[Task to complete]:
Repeat only the stretch of lines below that runs from the line with "middle; stroke-width: 7;" through the line with "M594 99 635 156 594 186 552 129Z", unaltered.

[Data records]:
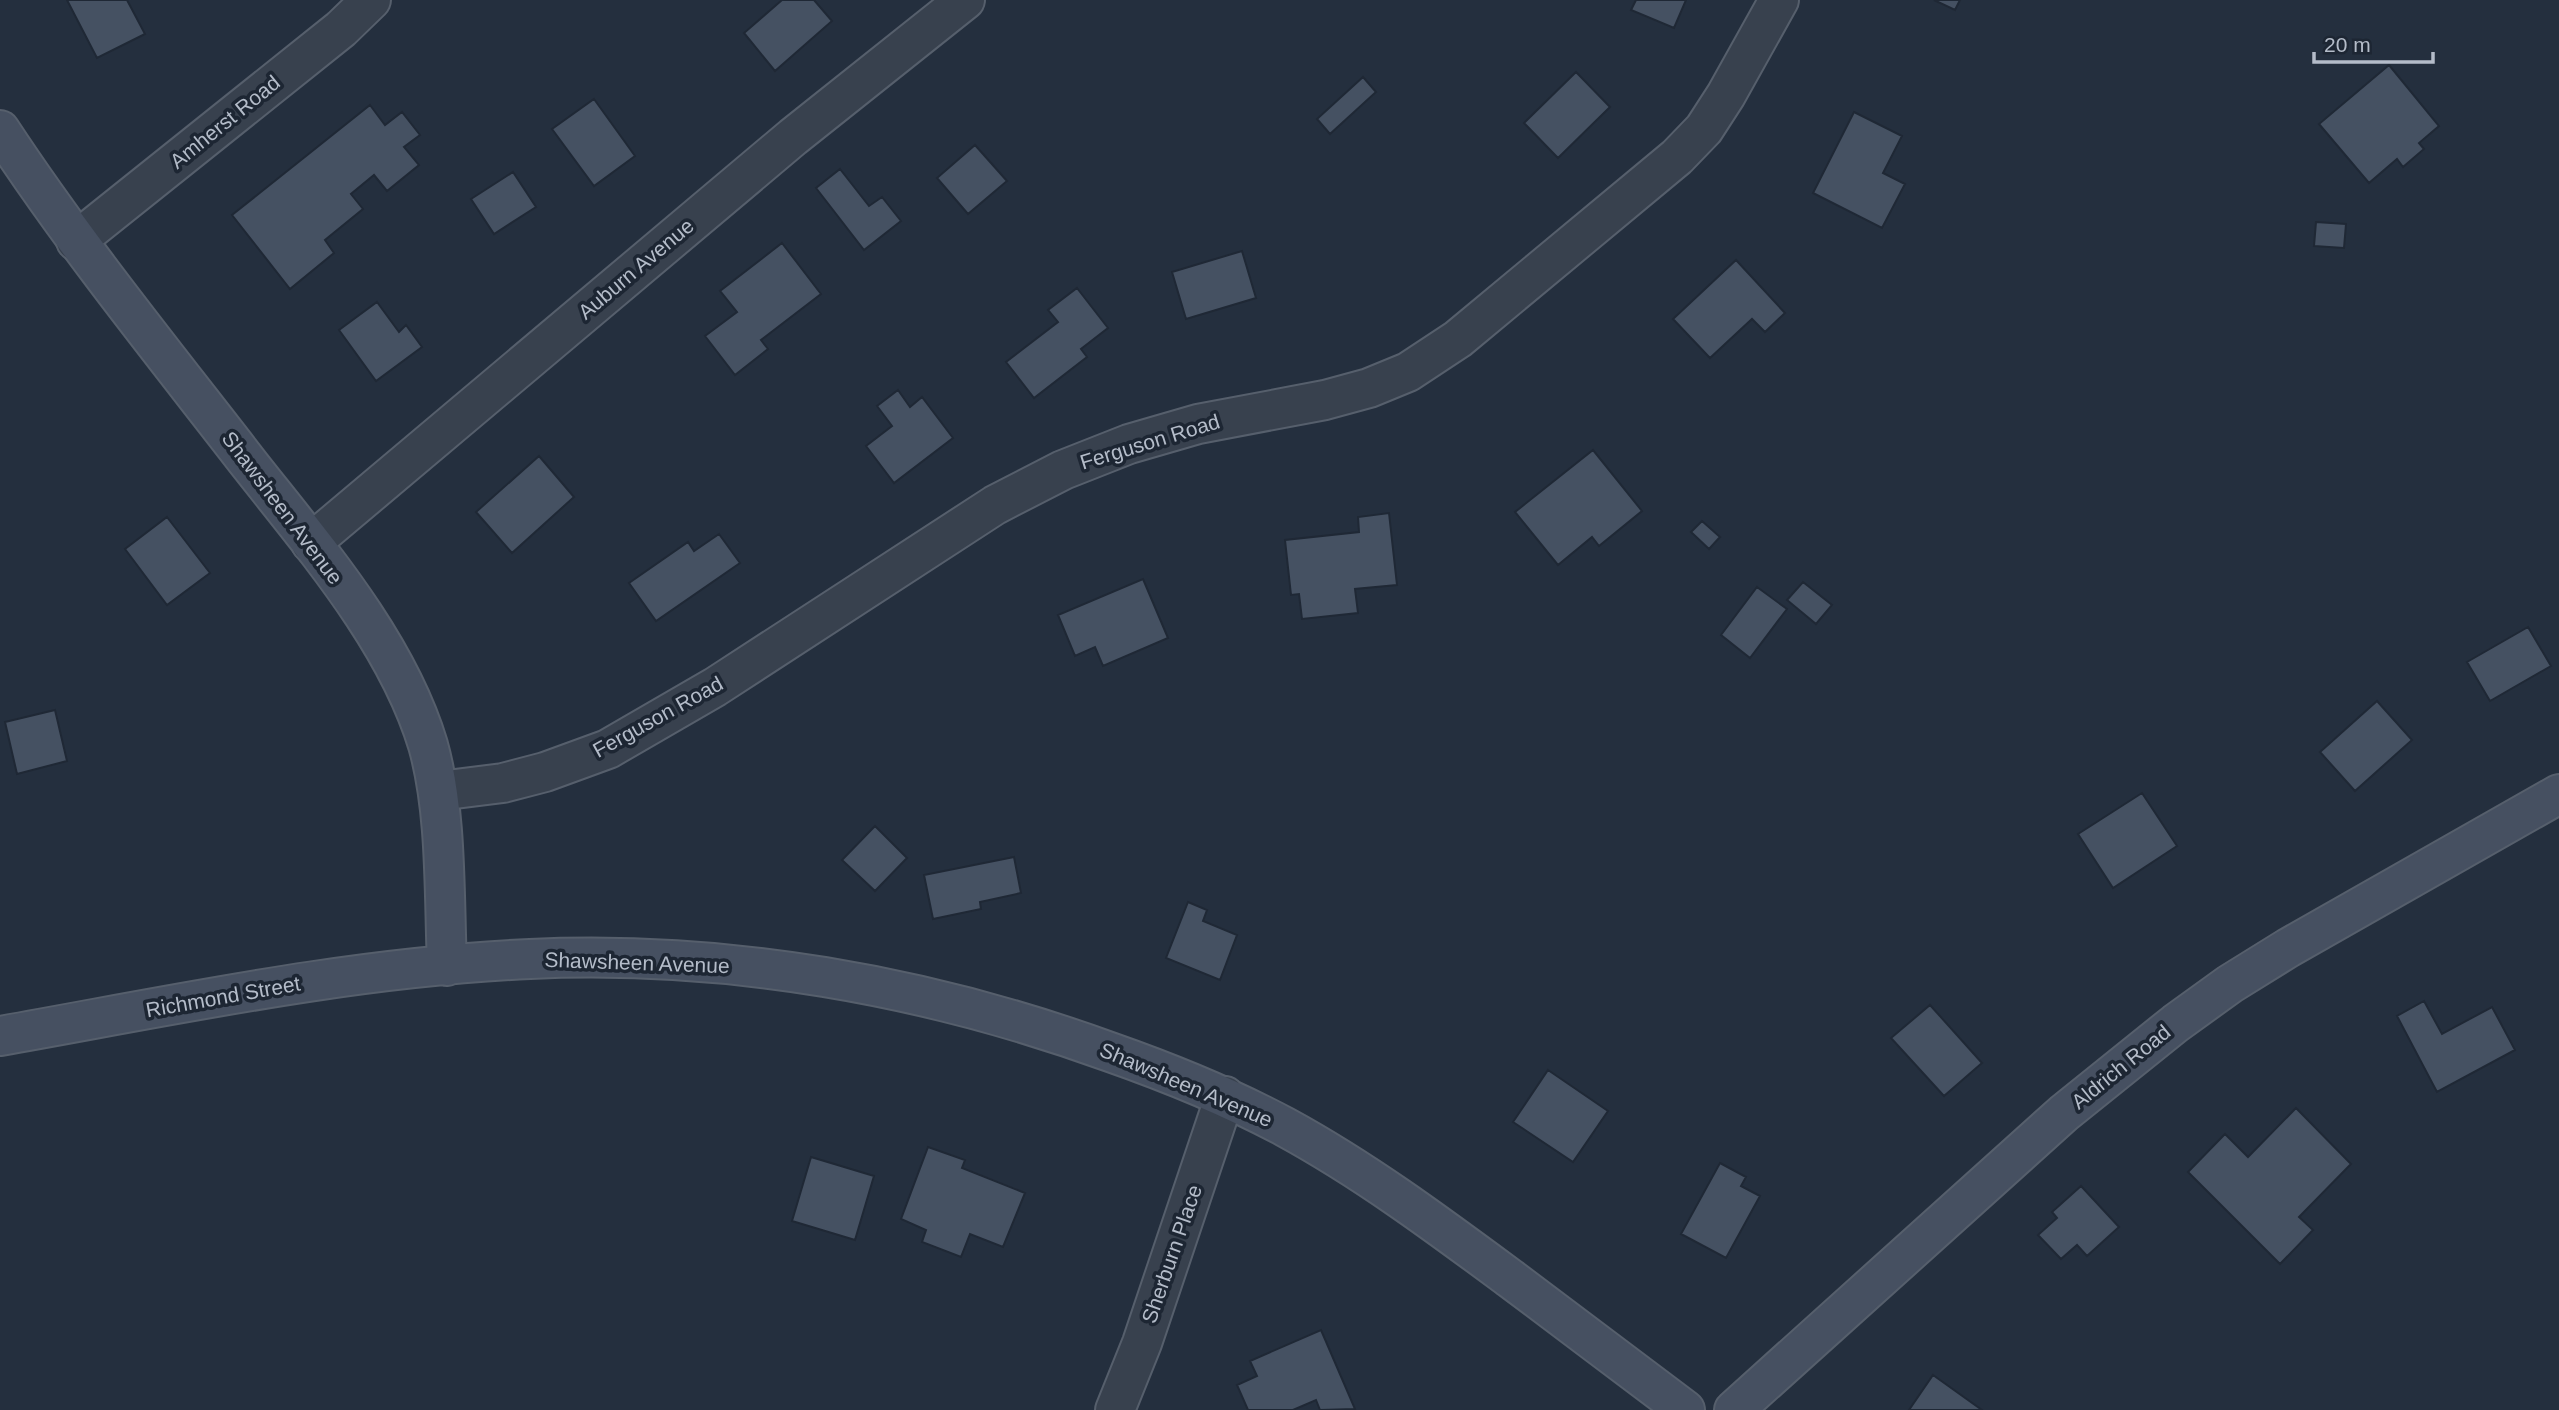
<svg xmlns="http://www.w3.org/2000/svg" width="2559" height="1410" font-family="Arial,sans-serif">
  <style>
    .building { fill: #455162; stroke: #1f2835; stroke-width: 2 }
    .lines { fill: none; stroke-linecap: round; stroke-linejoin: round }
    .street-casing { stroke: #565f6c; stroke-width: 42 }
    .secondary-casing { stroke: #565f6c; stroke-width: 42 }
    .street { stroke: #38414e; stroke-width: 38 }
    .secondary { stroke: #465061; stroke-width: 38 }
    .labels { text-anchor: middle; stroke-width: 7; stroke-linejoin: round; paint-order: stroke }
    .street-label { font-size: 21px; fill: #b4bcc9; stroke: #1d2633 }
  </style>
  <rect width="100%" height="100%" fill="#242f3e"/>
  <path class="building" d="M67 0H127L145 34 97 58Z
    M782 0H814L832 21 775 71 744 33Z
    M1636 0H1686L1674 28 1631 10Z
    M1934 0H1960L1955 10Z
    M2389 65 2439 126 2419 143 2424 149 2403 167 2397 159 2369 183 2319 124Z
    M1576 72 1610 107 1558 158 1524 123Z
    M1363 77 1376 92 1330 134 1317 119Z
    M594 99 635 156 594 186 552 129Z
    M370 105 385 125 402 112 420 135 404 147 419 165 387 191 374 175 351 194 363 209 325 240 334 253 290 289 232 215Z
    M1854 112 1902 136 1883 173 1905 184 1882 228 1813 193Z
    M975 145 1007 181 968 214 937 178Z
    M840 169 869 206 882 197 901 221 864 250 816 188Z
    M513 172 536 207 494 234 471 199Z
    M2316 222 2346 224 2344 248 2314 246Z
    M782 243 821 294 761 340 768 349 735 375 705 336 737 312 720 291Z
    M1242 251 1256 298 1186 319 1172 272Z
    M1736 260 1785 313 1765 332 1752 319 1710 358 1673 319Z
    M1077 288 1108 328 1081 349 1087 357 1034 398 1006 362 1058 322 1048 310Z
    M377 302 399 332 406 325 422 347 376 381 339 330Z
    M898 390 910 407 922 397 953 438 894 483 866 446 892 426 877 406Z
    M1593 450 1642 511 1599 546 1592 537 1558 565 1515 512Z
    M539 456 574 497 512 553 476 512Z
    M1389 513 1397 585 1355 589 1358 613 1302 619 1299 594 1291 595 1285 540 1359 532 1358 517Z
    M167 517 210 573 167 605 125 549Z
    M1702 521 1720 537 1709 549 1691 532Z
    M719 534 740 563 656 621 629 583 688 542 694 551Z
    M1143 579 1168 638 1103 666 1095 647 1075 656 1058 615Z
    M1803 582 1832 605 1816 624 1787 600Z
    M1757 587 1787 609 1750 658 1721 635Z
    M2528 627 2551 666 2490 701 2467 662Z
    M2377 701 2412 740 2355 791 2320 752Z
    M55 710 67 761 17 774 5 722Z
    M2142 793 2177 846 2113 888 2078 834Z
    M875 826 907 858 875 891 842 860Z
    M1014 857 1021 893 980 902 981 909 933 919 924 875Z
    M1188 902 1207 910 1203 921 1237 935 1220 980 1166 958Z
    M2424 1001 2442 1034 2492 1007 2515 1050 2437 1092 2397 1016Z
    M1930 1005 1982 1063 1944 1096 1891 1038Z
    M1548 1070 1608 1111 1573 1162 1513 1122Z
    M2296 1108 2351 1164 2299 1217 2313 1230 2280 1264 2188 1172 2225 1134 2248 1157Z
    M928 1147 965 1160 962 1168 1025 1193 1003 1247 970 1234 961 1257 922 1242 926 1230 901 1219Z
    M811 1157 874 1176 855 1240 792 1221Z
    M1720 1163 1746 1177 1741 1186 1760 1196 1726 1258 1681 1234Z
    M2081 1186 2119 1227 2087 1256 2077 1245 2061 1259 2038 1235 2057 1218 2052 1212Z
    M1321 1330 1355 1409 1320 1410 1316 1400 1293 1410H1248L1237 1385 1257 1376 1250 1361Z
    M1933 1375 1982 1410H1909Z"/>
  <g class="lines">
    <defs>
      <path id="street" d="M76 241 341 29 371 0
        M311 543 793 137 965 0
        M439 791 503 783 545 772 608 749 715 687 995 505 1063 470 1129 444 1198 424 1325 400 1369 388 1408 372 1458 339 1677 157 1704 129 1726 95 1779 0
        M1115 1410 1142 1343 1225 1096"/>
      <path id="secondary" d="M0 130C77 247 165 355 250 465 316 549 397 642 428 745 447 812 444 896 447 966
        M0 1036C175 1005 352 967 530 959 726 950 926 985 1110 1052 1170 1073 1229 1097 1285 1127 1364 1170 1438 1225 1511 1279 1569 1323 1627 1366 1685 1410
        M1734 1410 2064 1113 2176 1023 2230 984 2288 948 2559 794"/>
    </defs>
    <use href="#street" class="street-casing"/>
    <use href="#secondary" class="secondary-casing"/>
    <use href="#street" class="street"/>
    <use href="#secondary" class="secondary"/>
  </g>
  <g class="labels">
    <g class="street-label">
      <text transform="translate(225 122) rotate(-39)" y="7">Amherst Road</text>
      <text transform="translate(636 269) rotate(-40)" y="7">Auburn Avenue</text>
      <text transform="translate(1150 442) rotate(-17)" y="7">Ferguson Road</text>
      <text transform="translate(282 508) rotate(53)" y="7">Shawsheen Avenue</text>
      <text transform="translate(658 717) rotate(-29)" y="7">Ferguson Road</text>
      <text transform="translate(637 963) rotate(2)" y="7">Shawsheen Avenue</text>
      <text transform="translate(223 997) rotate(-10)" y="7">Richmond Street</text>
      <text transform="translate(2121 1067) rotate(-39)" y="7">Aldrich Road</text>
      <text transform="translate(1186 1085) rotate(23)" y="7">Shawsheen Avenue</text>
      <text transform="translate(1172 1254) rotate(-71)" y="7">Sherburn Place</text>
    </g>
  </g>
  <path d="M2314 52v10h119v-10" fill="none" stroke="#b4bcc9" stroke-width="3.5"/>
  <text x="2324" y="52" font-size="21" fill="#b4bcc9" stroke="#1d2633" stroke-width="5" paint-order="stroke">20 m</text>
</svg>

[Answer to the exercise]:
    .labels { text-anchor: middle; stroke-width: 7; stroke-linejoin: round; paint-order: stroke }
    .street-label { font-size: 21px; fill: #b4bcc9; stroke: #1d2633 }
  </style>
  <rect width="100%" height="100%" fill="#242f3e"/>
  <path class="building" d="M67 0H127L145 34 97 58Z
    M782 0H814L832 21 775 71 744 33Z
    M1636 0H1686L1674 28 1631 10Z
    M1934 0H1960L1955 10Z
    M2389 65 2439 126 2419 143 2424 149 2403 167 2397 159 2369 183 2319 124Z
    M1576 72 1610 107 1558 158 1524 123Z
    M1363 77 1376 92 1330 134 1317 119Z
    M594 99 635 156 594 186 552 129Z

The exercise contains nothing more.